By Carl Zulauf and Gary Schnitkey
Given Federal premium subsidies, crop insurance will provide payments to farmers that exceed the premiums they pay. Payments to farmers have increased over time as premium subsidies have increased. This article examines crop insurance as a payment program. It uses data for barley, corn, cotton, grain sorghum, oats, peanuts, rice, soybeans, and wheat for the 1989-2023 crop years from USDA, RMA’s (US Department of Agriculture, Risk Management Agency) Summary of Business. Premium subsidies are used to measure long-term expected payments to farmers. Premium subsidies have increased notably in dollars per acre and relative to production cost. The variation across crops has also widened notably, underscoring the role of crop insurance as a payment program.
Premium Subsidy
Given the assumption that crop insurance premiums are rated so that total premiums equal payments, the premium subsidy is a measure of the long-term payments farmers can expect to receive from crop insurance. In short, it is the part of the premium farmers do not pay. Premium subsidies also are a cost to taxpayers of the crop insurance program.
Using premium subsidy instead of net farm indemnity (indemnity paid by insurance minus premium paid by farmers) avoids the confounding factor that indemnity paid may reflect short-term aberrations, including weather, that are not representative of the future. To further smooth out year-to-year variations, 10-year averages are used. We note that loss ratios vary across crops reflecting in part that net indemnity vary from premium subsidy for a crop.
Subsidy per Insured Acre
In 1998, the 10-year average of premium subsidy per primary insured acre ranged from $2 for barley, oats, sorghum, soybeans, and wheat to $10 for peanuts (see Figure 1 and Data Note 1). In 2023, the range was $13 for oats to $65 for cotton. Not only was the premium subsidy per acre notably higher in 2023 for all the crops in Figure 1, but the range from low to high subsidy per acre was also notably wider. The spread between the high and low values was $52 in 2023 ($65 -$13) vs. $8 in 1998 ($10 – $2%). Even excluding cotton, the spread in 2023 was $23 ($36 (peanuts) – $13), almost triple the $8 spread in 1998.
Subsidy vs. Cost of Production
Because cost of production varies notably by crop, it is important to examine subsidy per acre relative to the per acre cost of producing a crop. Cost is measured using total economic cost of production as calculated by USDA, Economic Research Service (ERS). ERS assigns a cost to all inputs except management, including an opportunity cost for owned land and unpaid labor. For an extended discussion of ERS cost estimates, see Zulauf, Langemeier, and Schnitkey (2020).
In 1998, the ratio of the 10-year average of premium subsidy per primary insured acre to the 10-year average of total economic cost of production per planted acre ranged from 0.5% for rice to 1.8% for cotton (see Figure 2). In 2023, the range was 2.7% for rice to 8.5% for cotton. Relative to economic cost, premium subsidy per acre increased on average by 332% for the nine crops between 1998 and 2023. Moreover, the spread from low to high value of the ratio widened by more than four times: from 1.3 (1.8% – 0.5%) to 5.8 (8.5% – 2.7%) percentage points.
Discussion
Since 1989, the role of crop insurance as a payment program has tripled, even after taking into account the increase in economic cost of production per acre. Crop insurance subsidies per acre and thus expected long-term payments by crop insurance have also increasingly favored some crops over others.

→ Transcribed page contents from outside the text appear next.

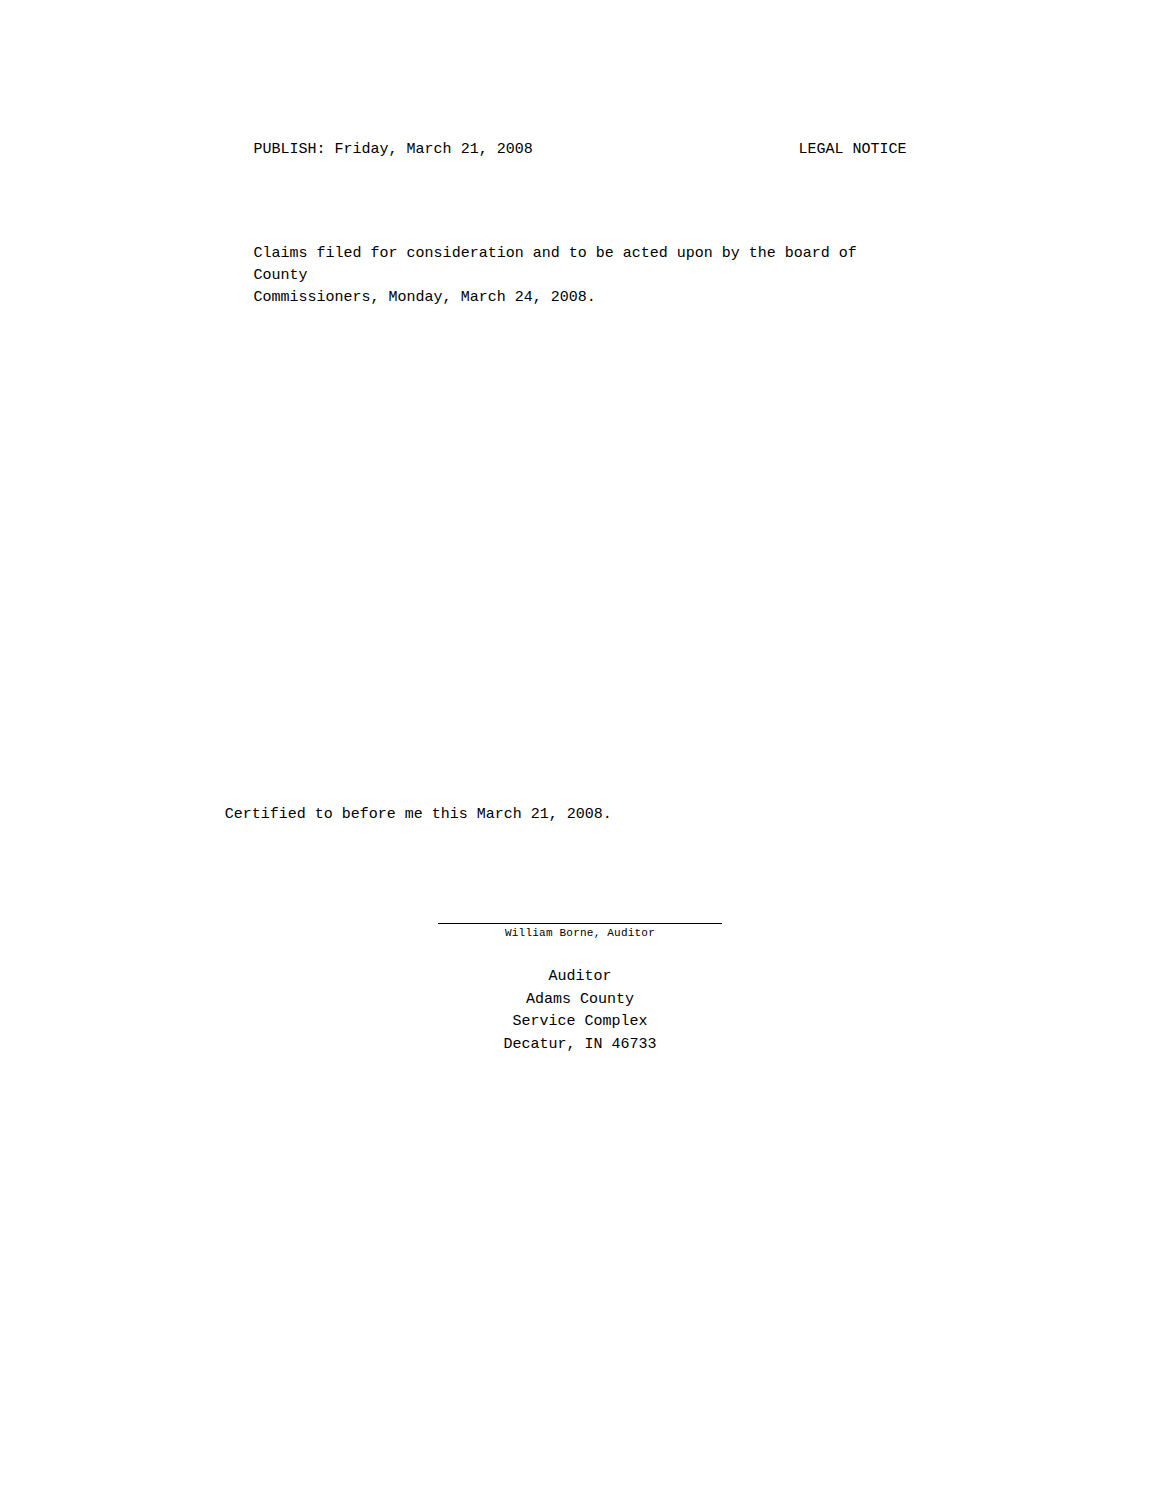PUBLISH: Friday, March 21, 2008
LEGAL NOTICE
Claims filed for consideration and to be acted upon by the board of County Commissioners, Monday, March 24, 2008.
Certified to before me this March 21, 2008.
William Borne, Auditor
Auditor
Adams County
Service Complex
Decatur, IN 46733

The increase in crop insurance’s payment function is enough to prompt an important policy question: “Has the US crop insurance program become a payment program that also provides growing season risk coverage or does it remain an insurance program that makes payments triggered by a covered risk event?”
In addressing this question, it is important to identify the role of specific factors in increasing crop insurance payments. Among the factors are higher crop prices, higher yields, higher subsidy rates; and the policy decision to state subsidy rates as a percent of premium.
The role of subsidy rates includes the increasing availability and use of add-up crop insurance. This consideration has become even more important because the public versions of both the House and Senate farm bills propose notable increases in subsidies for SCO (Supplemental Coverage Option) add-up insurance. Such a change will further shift crop insurance to being a payment program, with attendant issues of equity across crops and regions (see farmdoc daily, August 7, 2024).
Maybe, it is time for a strategic reassessment of crop insurance and its role in the farm safety net before SCO subsidies are increased.
Data Note 1
Primary insured acres do not include acres in insurance products that add insurance coverage on top of individual farm insurance products.